::: Data to process :::

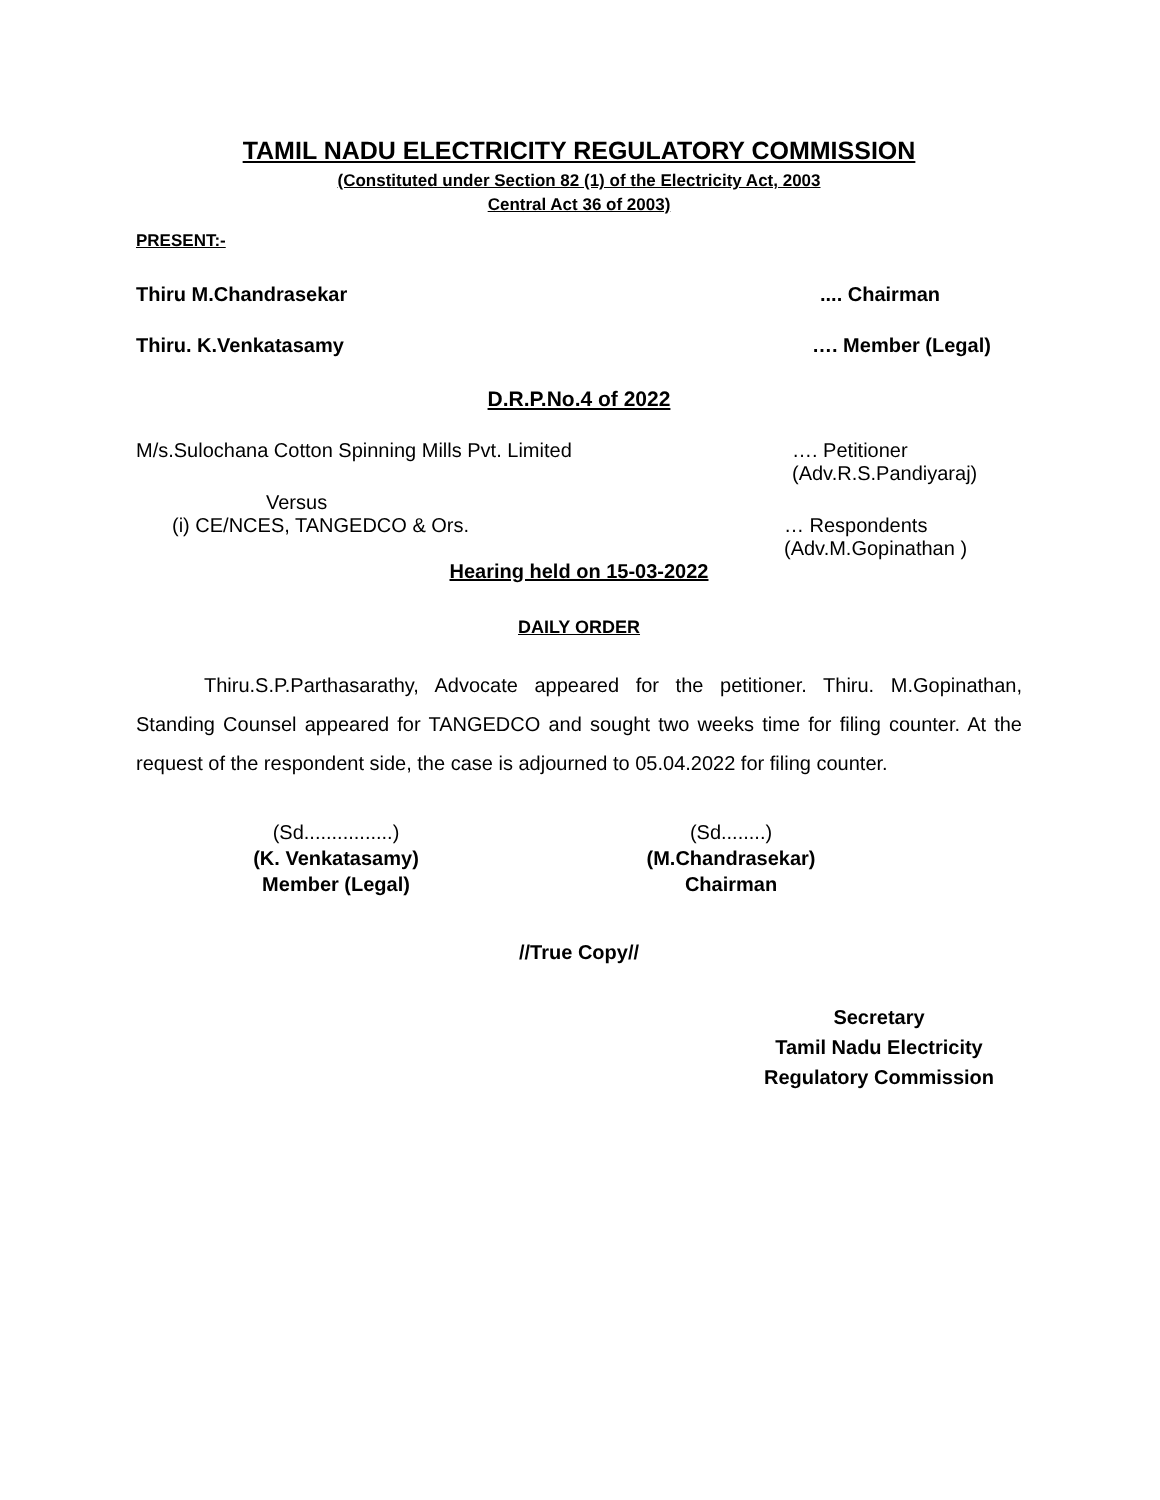TAMIL NADU ELECTRICITY REGULATORY COMMISSION
(Constituted under Section 82 (1) of the Electricity Act, 2003
Central Act 36 of 2003)
PRESENT:-
Thiru M.Chandrasekar.... Chairman
Thiru. K.Venkatasamy …. Member (Legal)
D.R.P.No.4 of 2022
M/s.Sulochana Cotton Spinning Mills Pvt. Limited …. Petitioner
(Adv.R.S.Pandiyaraj)
Versus
(i) CE/NCES, TANGEDCO & Ors. … Respondents
(Adv.M.Gopinathan )
Hearing held on 15-03-2022
DAILY ORDER
Thiru.S.P.Parthasarathy, Advocate appeared for the petitioner. Thiru. M.Gopinathan, Standing Counsel appeared for TANGEDCO and sought two weeks time for filing counter. At the request of the respondent side, the case is adjourned to 05.04.2022 for filing counter.
(Sd................)
(K. Venkatasamy)
Member (Legal)
(Sd........)
(M.Chandrasekar)
Chairman
//True Copy//
Secretary
Tamil Nadu Electricity
Regulatory Commission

:::

## Problem
Transcribe each line of the material above verbatim, but do not include the images.

## The completed task
TAMIL NADU ELECTRICITY REGULATORY COMMISSION
(Constituted under Section 82 (1) of the Electricity Act, 2003
Central Act 36 of 2003)
PRESENT:-
Thiru M.Chandrasekar.... Chairman
Thiru. K.Venkatasamy …. Member (Legal)
D.R.P.No.4 of 2022
M/s.Sulochana Cotton Spinning Mills Pvt. Limited …. Petitioner
(Adv.R.S.Pandiyaraj)
Versus
(i) CE/NCES, TANGEDCO & Ors. … Respondents
(Adv.M.Gopinathan )
Hearing held on 15-03-2022
DAILY ORDER
Thiru.S.P.Parthasarathy, Advocate appeared for the petitioner. Thiru. M.Gopinathan, Standing Counsel appeared for TANGEDCO and sought two weeks time for filing counter. At the request of the respondent side, the case is adjourned to 05.04.2022 for filing counter.
(Sd................)
(K. Venkatasamy)
Member (Legal)
(Sd........)
(M.Chandrasekar)
Chairman
//True Copy//
Secretary
Tamil Nadu Electricity
Regulatory Commission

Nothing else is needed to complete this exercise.